My neuropathy has been very bad since my last oxi infusion. I am only six weeks out but my neurologist explained that the nerves that innervate the buttocks, legs, and feet originate in the low back. Nerves apparently regenerate approx 1mm per day.... so depending how far up you feel the numbness and tingling- you can calculate possible recovery outcomes. So if you have decreased sensation in your buttocks, (depending on your height) approximately 1 metre from butt to toes - so 1000mm - thats over 3 years recovery time.

Patience is a virtue ( i keep reminding myself).

Also, Patricia said that she is taking B6 - but my natropath said that B6 could make symptoms worse. But B1 and B12 are helpful (B12 helps regenerate the myelin sheath which covers the nerve and helps nerve impulses to travel much quicker.)

I am really frustrated with my neuropathy. So I was happy to see this thread. I still can't write or buckle up my pants. Trying to be patient with the process.

[Joy]

Still have neuropathy in my feet. Not painful just darned annoying

[sg101]

I am one year out post FOLFOX (last infusion 6/14/10).
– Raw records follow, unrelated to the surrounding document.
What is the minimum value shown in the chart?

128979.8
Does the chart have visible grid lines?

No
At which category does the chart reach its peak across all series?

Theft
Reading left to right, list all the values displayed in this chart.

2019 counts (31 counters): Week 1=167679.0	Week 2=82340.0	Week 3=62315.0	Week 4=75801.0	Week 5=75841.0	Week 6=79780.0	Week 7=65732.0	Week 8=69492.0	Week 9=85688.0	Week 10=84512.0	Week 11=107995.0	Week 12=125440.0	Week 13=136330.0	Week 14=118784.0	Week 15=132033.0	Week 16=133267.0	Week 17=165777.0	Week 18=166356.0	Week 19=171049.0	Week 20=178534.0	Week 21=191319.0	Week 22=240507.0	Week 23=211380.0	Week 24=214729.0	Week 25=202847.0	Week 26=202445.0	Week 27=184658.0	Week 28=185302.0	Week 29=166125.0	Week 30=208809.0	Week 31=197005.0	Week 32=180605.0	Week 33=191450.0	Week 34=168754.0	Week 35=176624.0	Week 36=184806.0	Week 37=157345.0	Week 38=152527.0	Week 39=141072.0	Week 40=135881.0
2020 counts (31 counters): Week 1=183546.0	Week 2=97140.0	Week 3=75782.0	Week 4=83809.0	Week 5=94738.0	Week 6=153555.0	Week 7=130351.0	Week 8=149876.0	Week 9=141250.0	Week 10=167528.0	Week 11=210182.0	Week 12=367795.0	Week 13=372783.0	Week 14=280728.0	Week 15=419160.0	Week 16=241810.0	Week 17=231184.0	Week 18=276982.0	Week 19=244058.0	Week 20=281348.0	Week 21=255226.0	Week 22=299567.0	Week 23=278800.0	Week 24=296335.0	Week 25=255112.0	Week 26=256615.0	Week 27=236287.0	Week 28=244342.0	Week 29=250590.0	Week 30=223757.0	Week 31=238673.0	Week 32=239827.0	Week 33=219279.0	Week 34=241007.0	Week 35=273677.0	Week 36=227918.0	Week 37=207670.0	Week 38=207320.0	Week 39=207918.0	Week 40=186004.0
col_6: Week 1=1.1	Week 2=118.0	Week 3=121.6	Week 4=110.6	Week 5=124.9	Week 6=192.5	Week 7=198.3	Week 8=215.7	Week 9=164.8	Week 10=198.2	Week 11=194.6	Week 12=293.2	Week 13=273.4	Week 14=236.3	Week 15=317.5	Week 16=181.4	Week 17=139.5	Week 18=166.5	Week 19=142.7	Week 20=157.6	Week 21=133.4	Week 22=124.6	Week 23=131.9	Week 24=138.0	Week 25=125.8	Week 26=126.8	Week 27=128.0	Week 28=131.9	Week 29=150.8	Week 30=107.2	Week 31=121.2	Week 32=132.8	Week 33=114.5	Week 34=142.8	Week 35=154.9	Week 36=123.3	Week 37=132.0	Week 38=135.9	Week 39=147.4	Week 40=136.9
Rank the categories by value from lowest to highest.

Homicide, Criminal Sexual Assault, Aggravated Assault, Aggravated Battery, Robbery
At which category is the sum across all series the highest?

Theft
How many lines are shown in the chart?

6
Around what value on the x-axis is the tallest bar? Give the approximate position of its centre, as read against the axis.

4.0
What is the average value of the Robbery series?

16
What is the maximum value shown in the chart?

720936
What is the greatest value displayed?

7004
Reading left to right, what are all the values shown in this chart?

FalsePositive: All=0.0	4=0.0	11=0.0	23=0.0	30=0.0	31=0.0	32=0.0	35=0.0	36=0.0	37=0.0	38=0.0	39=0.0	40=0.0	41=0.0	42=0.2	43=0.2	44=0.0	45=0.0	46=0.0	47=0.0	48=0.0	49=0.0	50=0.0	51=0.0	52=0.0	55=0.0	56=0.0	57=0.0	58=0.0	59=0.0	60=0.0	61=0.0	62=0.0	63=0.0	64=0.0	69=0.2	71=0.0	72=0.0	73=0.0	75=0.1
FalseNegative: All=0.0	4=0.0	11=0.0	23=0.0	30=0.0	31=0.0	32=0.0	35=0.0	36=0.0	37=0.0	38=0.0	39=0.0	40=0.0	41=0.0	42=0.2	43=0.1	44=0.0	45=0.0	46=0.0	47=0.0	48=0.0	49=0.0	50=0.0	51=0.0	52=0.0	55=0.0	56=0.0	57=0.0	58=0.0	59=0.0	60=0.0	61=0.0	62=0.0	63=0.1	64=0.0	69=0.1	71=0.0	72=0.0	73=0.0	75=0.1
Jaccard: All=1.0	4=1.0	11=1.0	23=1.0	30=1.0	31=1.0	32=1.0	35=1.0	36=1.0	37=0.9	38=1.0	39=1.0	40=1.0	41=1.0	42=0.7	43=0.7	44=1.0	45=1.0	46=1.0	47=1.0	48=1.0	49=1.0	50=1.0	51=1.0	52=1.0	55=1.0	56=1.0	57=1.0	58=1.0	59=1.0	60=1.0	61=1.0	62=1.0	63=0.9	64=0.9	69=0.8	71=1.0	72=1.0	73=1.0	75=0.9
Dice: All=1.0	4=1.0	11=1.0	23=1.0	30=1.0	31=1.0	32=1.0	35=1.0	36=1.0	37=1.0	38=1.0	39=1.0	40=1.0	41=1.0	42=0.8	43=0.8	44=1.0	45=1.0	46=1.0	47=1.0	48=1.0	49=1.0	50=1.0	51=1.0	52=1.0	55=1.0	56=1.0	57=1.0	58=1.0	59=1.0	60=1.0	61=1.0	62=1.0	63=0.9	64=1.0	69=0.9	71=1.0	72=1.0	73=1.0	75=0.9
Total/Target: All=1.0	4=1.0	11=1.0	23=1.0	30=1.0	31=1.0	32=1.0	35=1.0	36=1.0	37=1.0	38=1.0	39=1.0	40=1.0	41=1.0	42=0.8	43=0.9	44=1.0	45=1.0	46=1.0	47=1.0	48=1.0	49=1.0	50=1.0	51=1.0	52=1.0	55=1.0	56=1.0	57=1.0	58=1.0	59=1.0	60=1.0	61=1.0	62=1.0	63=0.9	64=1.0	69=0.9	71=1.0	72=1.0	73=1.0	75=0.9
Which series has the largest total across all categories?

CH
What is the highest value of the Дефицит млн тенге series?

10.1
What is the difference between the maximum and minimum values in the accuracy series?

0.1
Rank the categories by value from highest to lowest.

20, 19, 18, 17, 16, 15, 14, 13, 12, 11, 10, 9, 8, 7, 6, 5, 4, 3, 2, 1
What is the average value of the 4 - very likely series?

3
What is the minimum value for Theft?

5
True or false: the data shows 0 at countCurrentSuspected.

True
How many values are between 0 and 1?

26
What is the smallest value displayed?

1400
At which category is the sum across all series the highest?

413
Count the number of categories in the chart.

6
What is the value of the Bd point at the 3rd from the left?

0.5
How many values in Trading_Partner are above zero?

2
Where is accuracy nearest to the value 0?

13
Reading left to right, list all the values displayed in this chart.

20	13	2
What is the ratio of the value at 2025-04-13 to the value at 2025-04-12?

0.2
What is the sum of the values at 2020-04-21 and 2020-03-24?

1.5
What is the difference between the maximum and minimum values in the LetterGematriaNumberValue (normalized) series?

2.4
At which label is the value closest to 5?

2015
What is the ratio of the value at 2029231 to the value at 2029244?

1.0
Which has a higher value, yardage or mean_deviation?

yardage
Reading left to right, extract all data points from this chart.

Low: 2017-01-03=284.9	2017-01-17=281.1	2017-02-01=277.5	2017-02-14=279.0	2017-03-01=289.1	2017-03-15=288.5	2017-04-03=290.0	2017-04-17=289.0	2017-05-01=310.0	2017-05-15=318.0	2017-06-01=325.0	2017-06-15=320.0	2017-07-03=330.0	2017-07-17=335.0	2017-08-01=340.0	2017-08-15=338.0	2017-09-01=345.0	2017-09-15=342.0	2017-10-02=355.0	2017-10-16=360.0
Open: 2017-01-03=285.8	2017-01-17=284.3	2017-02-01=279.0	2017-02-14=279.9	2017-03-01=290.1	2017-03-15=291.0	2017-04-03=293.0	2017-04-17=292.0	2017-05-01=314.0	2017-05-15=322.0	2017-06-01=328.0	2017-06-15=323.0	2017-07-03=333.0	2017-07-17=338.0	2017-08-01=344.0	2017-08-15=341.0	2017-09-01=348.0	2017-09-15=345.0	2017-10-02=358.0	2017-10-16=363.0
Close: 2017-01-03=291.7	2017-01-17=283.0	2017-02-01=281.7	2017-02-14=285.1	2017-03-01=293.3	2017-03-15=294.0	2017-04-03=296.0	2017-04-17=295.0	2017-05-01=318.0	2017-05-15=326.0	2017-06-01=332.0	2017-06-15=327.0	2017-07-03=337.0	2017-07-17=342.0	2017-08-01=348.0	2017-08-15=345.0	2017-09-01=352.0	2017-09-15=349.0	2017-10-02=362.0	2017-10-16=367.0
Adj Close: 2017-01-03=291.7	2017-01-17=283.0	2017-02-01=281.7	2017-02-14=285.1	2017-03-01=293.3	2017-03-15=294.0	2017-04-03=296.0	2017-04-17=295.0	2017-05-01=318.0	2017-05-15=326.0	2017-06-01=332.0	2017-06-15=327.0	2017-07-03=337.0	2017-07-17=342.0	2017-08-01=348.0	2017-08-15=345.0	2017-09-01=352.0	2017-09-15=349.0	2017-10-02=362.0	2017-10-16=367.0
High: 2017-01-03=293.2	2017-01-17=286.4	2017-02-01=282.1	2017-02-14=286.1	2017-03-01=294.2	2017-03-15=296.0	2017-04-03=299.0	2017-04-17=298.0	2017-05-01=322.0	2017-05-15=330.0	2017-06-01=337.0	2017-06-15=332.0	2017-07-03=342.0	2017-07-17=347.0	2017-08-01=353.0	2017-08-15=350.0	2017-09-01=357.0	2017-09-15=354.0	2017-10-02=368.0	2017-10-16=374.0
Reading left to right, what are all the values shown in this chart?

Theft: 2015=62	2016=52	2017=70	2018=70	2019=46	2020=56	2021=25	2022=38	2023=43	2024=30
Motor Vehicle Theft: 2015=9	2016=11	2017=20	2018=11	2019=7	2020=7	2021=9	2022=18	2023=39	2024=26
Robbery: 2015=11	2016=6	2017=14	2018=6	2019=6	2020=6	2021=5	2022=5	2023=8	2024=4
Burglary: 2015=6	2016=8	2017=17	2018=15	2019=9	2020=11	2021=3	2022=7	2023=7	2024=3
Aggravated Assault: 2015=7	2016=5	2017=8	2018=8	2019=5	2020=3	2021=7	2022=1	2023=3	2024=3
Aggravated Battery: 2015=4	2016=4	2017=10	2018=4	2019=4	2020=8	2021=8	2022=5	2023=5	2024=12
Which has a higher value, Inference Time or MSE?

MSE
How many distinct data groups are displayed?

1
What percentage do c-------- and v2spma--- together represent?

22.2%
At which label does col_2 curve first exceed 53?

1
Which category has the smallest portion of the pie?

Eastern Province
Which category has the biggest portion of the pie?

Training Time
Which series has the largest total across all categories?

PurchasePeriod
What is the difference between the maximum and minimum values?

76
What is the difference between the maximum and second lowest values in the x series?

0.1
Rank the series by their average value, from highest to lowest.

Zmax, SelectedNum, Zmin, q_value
I didn't recognize my neuropathy until about 2 weeks after my last infusion but it rapidly became severe, interfering with ADLs, over the next few months. My hands are MUCH better - they still feel numb but I have reasonable fine motor control. The feet are another story - they feel like wooden blocks and when I walk it feels like my toes are curling. It makes it hard to walk very far and is very frustrating. I have found that physical therapy has helped a great deal with balance issues that I was having related to the neuropathy in my feet. My oncologist says that things can continue to improve for up to three years - I hope he's right!